Отрывок со страницы
************

Павловна осталась одна, и к ней теперь неподступись: рубашку себе не вымолишь, обед дает всегда с припевом, хоть из дома беги. В этой беде знаменитый писатель превращается в жалкую тряпку: этот момент семейной жизни очень напоминает первые годы революции, когда некоторые из народа даже Христа называли барином, потому что Он не работал, а только ходил и учил. Однако я посмеиваюсь в таких случаях и вспоминаю Льва Толстого, которому от Софьи Андреевны доставалось в 100 тысяч раз больше. При таких семейных бедах всегда мелькает мысль убежать куда-нибудь, И вот Толстой убежал: больше тут ничего и не было. Но ведь не все в этом побеге стали на сторону Л. Толстого, некоторые защищали и Софью Андреевну (100 раз «Войну и мир» переписала, выходила массу детей и «удовлетворяла»). И верно, какая-то правда остается и там, притом упрекающая… Что это? Я думаю, это упрекает вина в слабости своей: такого, мол, нельзя допустить и надо бы побить. «Непротивление» больше всего раздражает. Христос этим и возмущает все живое: «дерись!», а он подставляет щеку — возмутительно! Так и жена вызывает на бой…
Разобрав все это по существу, я заметил Павловну, несущую собакам таз, подстерег ее, выхватил таз и, прыгая с тазом, пустился к собакам. Она хохотать, и вся ссора кончилась.

************

Строки данных
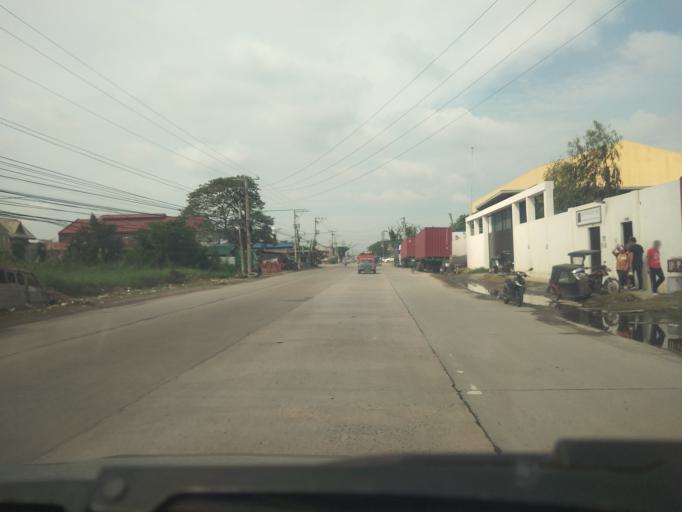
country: PH
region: Central Luzon
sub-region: Province of Pampanga
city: Santo Domingo
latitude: 15.0028
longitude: 120.7231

************

Задания
• A. Перечислите всех людей, которые названы в отрывке по имени.
• B. Переведите на английский язык предложение из отрывка: «Разобрав все это по существу, я заметил Павловну, несущую собакам таз, подстерег ее, выхватил таз и, прыгая с тазом, пустился к собакам».

Ответы
• A. Павловна, Христос, Лев Толстой, Софья Андреевна

• B. Having thought all this through to its essence, I noticed Pavlovna carrying a basin to the dogs, lay in wait for her, snatched the basin, and, hopping along with it, set off toward the dogs.